EXTRAIT FOURNI:
Les signes visuels comme discours théologique

Motif iconographique

Le cimetière de Castledermot contient deux grandes croix de granit sculptées, dont une, placée au sud, qui figure une crucifixion. Ces croix font partie d’un très vaste ensemble de croix monumentales réalisées entre 750 et 1150, tout particulièrement en contexte monastique. De haute taille, historiées et ornées, et sans doute originellement polychromes, elles développent des programmes bibliques et/ou hagiographiques disposés en panneaux articulés spatialement et typologiquement.

LIGNES DE DONNÉES:
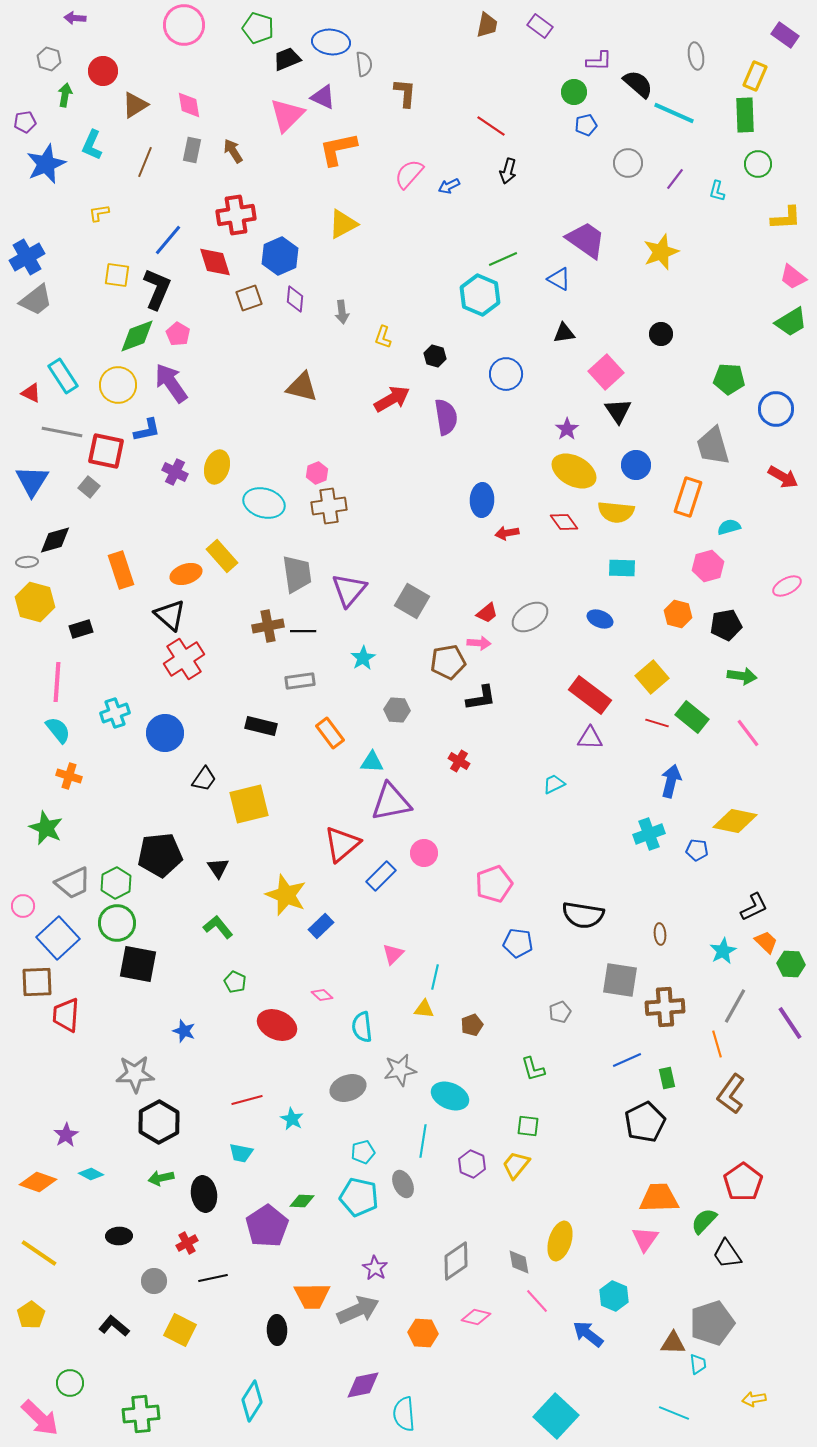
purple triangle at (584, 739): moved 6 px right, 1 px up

DÉFI 1:
Résumez en deux phrases l'extrait sur les croix de Castledermot.
DÉFI 2:
Prolongez le texte sur les croix de Castledermot en quelques phrases, à partir de sa dernière phrase.

RÉPONSE RÉDIGÉE 1:
Le cimetière de Castledermot abrite deux grandes croix de granit sculptées, dont celle du sud figure une crucifixion. Elles appartiennent à un très vaste ensemble de croix monumentales réalisées entre 750 et 1150, surtout en contexte monastique, qui, hautes, historiées, ornées et sans doute jadis polychromes, développent des programmes bibliques ou hagiographiques en panneaux articulés.

RÉPONSE RÉDIGÉE 2:
À la différence de sa face est, la face ouest de la grande croix sud de Castledermot est entièrement historiée. Le Christ placé à la croisée des traverses s’offre au regard, les bras ouverts en croix : dans la mesure où le bois de la croix historique n’est pas figuré, c’est ce geste d’offrande de soi qui constitue le cœur du motif. Non figurée, la croix historique est toutefois évoquée par la découpe centrale en croix grecque, un champ où se tiennent non seulement le Christ et deux anges, mais aussi les deux soldats romains portant lance et éponge, tels que le rapporte le récit évangélique. L’épisode historique est donc bien présent, mais placé en retrait ; il fonctionne comme la manifestation historique d’un geste de sacrifice qui transcende la localité et le temps, qui est le signe du Salut universel. La croix grecque est à son tour enchâssée dans et prolongée par les deux montants monumentaux de la croix sculptée. Elle devient, à son tour, un signe de la croix universelle, mais posé au présent dans un lieu, le monastère de Castledermot au IXe siècle.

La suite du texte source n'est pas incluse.